Word for word, transcribe the material below from its first line to the line with "LEGO Pick a", both included.

** SOURCE MATERIAL follows **

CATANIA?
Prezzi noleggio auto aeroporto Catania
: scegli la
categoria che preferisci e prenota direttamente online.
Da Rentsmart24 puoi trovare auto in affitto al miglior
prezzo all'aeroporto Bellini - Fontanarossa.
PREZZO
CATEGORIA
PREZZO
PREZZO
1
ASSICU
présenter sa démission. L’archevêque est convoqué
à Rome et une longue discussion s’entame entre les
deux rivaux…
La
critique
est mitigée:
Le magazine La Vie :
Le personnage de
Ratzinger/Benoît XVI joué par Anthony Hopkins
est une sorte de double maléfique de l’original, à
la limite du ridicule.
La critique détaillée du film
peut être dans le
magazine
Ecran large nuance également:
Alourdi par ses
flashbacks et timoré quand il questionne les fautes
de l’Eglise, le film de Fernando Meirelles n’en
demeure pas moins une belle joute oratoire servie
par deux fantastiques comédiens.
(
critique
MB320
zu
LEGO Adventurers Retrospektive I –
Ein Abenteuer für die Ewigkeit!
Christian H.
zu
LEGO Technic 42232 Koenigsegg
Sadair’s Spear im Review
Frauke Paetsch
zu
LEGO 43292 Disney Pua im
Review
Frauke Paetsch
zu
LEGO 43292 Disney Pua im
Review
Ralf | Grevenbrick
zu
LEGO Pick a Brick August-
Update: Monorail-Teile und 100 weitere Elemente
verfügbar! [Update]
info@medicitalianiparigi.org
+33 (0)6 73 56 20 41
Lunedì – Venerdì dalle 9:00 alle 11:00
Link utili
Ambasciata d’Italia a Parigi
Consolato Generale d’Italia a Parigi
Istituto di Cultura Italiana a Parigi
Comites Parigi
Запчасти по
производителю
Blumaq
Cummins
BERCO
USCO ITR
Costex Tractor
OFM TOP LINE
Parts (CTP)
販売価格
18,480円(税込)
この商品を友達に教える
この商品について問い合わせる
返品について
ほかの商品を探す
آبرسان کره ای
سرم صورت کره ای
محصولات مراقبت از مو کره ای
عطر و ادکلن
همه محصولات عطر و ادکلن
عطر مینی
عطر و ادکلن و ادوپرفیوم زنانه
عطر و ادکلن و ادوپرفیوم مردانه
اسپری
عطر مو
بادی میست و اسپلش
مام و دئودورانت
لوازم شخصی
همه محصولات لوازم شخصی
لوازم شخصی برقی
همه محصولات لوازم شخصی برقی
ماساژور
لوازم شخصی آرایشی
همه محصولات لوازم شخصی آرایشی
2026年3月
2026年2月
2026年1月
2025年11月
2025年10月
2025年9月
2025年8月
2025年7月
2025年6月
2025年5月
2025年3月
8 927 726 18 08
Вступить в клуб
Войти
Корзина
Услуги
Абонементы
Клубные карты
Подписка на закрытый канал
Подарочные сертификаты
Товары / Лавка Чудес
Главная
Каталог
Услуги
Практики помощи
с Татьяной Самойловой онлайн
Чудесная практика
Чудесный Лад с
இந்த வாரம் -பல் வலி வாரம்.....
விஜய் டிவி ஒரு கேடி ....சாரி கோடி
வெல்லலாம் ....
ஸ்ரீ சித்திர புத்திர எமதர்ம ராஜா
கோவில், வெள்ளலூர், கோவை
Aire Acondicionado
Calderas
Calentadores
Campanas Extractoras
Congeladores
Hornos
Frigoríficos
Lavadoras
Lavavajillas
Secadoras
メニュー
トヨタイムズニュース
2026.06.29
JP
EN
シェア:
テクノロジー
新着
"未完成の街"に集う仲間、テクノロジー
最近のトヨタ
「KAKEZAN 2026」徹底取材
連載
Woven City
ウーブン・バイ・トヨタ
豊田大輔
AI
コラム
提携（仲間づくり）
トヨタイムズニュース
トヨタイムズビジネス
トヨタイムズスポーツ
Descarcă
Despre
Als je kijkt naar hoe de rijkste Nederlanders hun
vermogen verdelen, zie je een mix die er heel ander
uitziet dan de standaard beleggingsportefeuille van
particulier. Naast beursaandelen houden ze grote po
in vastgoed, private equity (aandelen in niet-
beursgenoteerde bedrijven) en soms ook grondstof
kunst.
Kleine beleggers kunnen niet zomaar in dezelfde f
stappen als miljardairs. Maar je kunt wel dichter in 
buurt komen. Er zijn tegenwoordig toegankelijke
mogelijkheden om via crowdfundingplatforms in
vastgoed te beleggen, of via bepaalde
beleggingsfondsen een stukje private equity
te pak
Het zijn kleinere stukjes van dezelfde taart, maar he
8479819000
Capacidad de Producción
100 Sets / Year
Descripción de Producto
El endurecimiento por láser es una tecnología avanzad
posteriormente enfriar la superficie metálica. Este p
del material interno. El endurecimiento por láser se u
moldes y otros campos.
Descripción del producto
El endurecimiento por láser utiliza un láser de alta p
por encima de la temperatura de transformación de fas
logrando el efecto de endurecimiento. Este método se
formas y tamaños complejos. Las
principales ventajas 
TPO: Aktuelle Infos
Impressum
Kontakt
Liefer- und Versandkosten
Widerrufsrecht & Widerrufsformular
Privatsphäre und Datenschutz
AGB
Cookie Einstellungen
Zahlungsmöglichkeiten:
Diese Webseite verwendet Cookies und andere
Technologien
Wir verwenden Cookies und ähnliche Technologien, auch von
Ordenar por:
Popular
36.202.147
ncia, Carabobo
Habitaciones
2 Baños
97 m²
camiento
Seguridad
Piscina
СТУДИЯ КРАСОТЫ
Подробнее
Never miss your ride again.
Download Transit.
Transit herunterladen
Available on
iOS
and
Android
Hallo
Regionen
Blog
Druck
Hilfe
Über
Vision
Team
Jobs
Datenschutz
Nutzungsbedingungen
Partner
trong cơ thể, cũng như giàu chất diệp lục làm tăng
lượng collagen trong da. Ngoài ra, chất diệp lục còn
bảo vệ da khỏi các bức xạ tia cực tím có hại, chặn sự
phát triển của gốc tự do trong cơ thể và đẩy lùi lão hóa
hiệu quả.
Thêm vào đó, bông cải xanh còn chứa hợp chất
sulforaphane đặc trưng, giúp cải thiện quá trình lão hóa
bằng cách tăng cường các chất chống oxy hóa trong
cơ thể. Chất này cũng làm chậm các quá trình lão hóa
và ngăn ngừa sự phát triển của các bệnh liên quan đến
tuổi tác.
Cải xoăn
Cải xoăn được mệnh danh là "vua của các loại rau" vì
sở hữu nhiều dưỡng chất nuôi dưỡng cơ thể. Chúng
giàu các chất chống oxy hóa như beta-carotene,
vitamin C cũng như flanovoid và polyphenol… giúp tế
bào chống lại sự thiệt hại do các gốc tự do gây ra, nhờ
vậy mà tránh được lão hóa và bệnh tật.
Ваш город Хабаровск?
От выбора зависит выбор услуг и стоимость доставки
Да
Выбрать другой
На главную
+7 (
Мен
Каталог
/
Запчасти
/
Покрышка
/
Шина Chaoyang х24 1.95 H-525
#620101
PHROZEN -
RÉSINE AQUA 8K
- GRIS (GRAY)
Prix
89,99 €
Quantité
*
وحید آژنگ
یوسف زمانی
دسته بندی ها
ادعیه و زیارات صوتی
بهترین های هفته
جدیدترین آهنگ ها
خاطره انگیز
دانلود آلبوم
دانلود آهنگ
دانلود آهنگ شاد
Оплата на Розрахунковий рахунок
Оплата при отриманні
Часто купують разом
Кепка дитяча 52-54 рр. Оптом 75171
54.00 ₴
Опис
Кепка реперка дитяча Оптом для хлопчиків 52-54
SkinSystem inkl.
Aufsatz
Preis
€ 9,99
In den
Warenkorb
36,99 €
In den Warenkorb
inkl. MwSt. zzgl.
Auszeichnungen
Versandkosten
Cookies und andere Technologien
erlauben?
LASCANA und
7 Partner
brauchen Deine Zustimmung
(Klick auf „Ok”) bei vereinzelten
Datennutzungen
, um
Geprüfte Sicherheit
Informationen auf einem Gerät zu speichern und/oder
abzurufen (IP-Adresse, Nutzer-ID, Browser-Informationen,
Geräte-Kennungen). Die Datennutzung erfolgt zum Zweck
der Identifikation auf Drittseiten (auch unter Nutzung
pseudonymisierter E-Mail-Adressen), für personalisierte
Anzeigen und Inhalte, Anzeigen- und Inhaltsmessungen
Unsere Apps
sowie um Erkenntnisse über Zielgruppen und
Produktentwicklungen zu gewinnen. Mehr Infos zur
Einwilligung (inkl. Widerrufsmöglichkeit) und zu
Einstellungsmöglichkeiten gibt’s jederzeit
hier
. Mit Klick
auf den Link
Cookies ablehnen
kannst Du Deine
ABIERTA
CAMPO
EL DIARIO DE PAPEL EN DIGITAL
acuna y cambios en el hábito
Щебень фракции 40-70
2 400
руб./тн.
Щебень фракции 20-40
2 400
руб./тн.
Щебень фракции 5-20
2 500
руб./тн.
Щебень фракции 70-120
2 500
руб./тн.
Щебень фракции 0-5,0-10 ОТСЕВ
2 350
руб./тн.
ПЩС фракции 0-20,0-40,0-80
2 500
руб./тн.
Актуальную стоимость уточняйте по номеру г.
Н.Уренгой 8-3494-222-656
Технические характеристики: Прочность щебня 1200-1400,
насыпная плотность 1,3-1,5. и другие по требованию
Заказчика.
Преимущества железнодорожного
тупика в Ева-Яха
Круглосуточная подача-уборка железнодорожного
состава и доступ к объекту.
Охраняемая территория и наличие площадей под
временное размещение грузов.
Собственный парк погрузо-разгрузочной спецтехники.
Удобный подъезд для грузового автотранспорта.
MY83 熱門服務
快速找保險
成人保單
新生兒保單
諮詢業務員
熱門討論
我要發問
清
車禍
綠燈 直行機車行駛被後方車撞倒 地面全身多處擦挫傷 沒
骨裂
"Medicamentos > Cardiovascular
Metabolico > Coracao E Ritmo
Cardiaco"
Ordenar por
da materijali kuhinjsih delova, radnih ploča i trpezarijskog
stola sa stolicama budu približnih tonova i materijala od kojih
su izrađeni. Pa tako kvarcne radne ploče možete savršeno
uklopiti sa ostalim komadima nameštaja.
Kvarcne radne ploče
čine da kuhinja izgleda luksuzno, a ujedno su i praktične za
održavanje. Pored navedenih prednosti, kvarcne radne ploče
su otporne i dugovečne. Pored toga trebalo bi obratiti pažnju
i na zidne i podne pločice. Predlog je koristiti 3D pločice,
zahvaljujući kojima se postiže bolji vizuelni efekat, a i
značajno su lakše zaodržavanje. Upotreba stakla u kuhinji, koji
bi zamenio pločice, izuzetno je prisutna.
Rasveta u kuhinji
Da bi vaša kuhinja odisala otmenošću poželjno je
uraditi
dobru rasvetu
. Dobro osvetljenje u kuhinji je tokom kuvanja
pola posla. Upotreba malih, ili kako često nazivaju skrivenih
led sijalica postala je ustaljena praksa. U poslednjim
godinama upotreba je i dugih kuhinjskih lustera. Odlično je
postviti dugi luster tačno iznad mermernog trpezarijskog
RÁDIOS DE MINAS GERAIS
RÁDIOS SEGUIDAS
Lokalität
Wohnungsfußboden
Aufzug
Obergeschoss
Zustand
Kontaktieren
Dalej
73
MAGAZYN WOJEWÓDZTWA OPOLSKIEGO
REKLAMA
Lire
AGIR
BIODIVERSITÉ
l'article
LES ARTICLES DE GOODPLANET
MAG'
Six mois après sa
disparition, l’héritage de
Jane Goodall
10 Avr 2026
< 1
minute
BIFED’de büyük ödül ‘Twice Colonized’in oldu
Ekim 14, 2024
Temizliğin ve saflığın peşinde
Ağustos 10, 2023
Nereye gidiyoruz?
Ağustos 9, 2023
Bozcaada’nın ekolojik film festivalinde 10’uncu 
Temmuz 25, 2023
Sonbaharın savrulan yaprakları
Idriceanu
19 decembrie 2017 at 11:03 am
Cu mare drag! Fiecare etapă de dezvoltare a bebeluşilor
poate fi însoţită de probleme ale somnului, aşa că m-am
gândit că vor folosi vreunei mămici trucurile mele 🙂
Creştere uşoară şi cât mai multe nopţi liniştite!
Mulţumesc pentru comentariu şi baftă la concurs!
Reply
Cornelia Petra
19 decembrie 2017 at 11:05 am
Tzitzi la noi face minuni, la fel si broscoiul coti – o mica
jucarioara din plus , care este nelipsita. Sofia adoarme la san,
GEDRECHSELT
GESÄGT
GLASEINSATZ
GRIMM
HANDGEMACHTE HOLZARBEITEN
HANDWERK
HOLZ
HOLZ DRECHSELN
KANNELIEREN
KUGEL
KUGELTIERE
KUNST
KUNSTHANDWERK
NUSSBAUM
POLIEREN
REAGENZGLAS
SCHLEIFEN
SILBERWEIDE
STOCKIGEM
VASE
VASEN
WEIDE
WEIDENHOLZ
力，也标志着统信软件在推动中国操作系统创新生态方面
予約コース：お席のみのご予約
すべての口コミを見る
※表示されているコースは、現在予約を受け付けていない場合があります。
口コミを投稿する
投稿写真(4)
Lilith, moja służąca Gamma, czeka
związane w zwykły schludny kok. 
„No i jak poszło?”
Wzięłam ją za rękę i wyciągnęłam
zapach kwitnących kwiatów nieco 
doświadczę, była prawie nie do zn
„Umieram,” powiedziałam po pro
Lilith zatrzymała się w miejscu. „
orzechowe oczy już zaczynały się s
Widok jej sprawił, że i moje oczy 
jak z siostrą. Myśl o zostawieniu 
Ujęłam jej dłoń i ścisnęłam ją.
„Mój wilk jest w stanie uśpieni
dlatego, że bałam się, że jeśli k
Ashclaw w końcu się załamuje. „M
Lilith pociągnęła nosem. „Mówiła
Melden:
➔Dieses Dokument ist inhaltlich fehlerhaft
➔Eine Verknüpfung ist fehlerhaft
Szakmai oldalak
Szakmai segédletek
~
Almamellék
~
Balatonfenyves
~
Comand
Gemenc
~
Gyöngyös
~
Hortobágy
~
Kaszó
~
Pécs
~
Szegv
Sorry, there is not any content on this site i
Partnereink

** End of SOURCE MATERIAL **

# SOLUTION FOR THIS EXERCISE
CATANIA?
Prezzi noleggio auto aeroporto Catania
: scegli la
categoria che preferisci e prenota direttamente online.
Da Rentsmart24 puoi trovare auto in affitto al miglior
prezzo all'aeroporto Bellini - Fontanarossa.
PREZZO
CATEGORIA
PREZZO
PREZZO
1
ASSICU
présenter sa démission. L’archevêque est convoqué
à Rome et une longue discussion s’entame entre les
deux rivaux…
La
critique
est mitigée:
Le magazine La Vie :
Le personnage de
Ratzinger/Benoît XVI joué par Anthony Hopkins
est une sorte de double maléfique de l’original, à
la limite du ridicule.
La critique détaillée du film
peut être dans le
magazine
Ecran large nuance également:
Alourdi par ses
flashbacks et timoré quand il questionne les fautes
de l’Eglise, le film de Fernando Meirelles n’en
demeure pas moins une belle joute oratoire servie
par deux fantastiques comédiens.
(
critique
MB320
zu
LEGO Adventurers Retrospektive I –
Ein Abenteuer für die Ewigkeit!
Christian H.
zu
LEGO Technic 42232 Koenigsegg
Sadair’s Spear im Review
Frauke Paetsch
zu
LEGO 43292 Disney Pua im
Review
Frauke Paetsch
zu
LEGO 43292 Disney Pua im
Review
Ralf | Grevenbrick
zu
LEGO Pick a Brick August-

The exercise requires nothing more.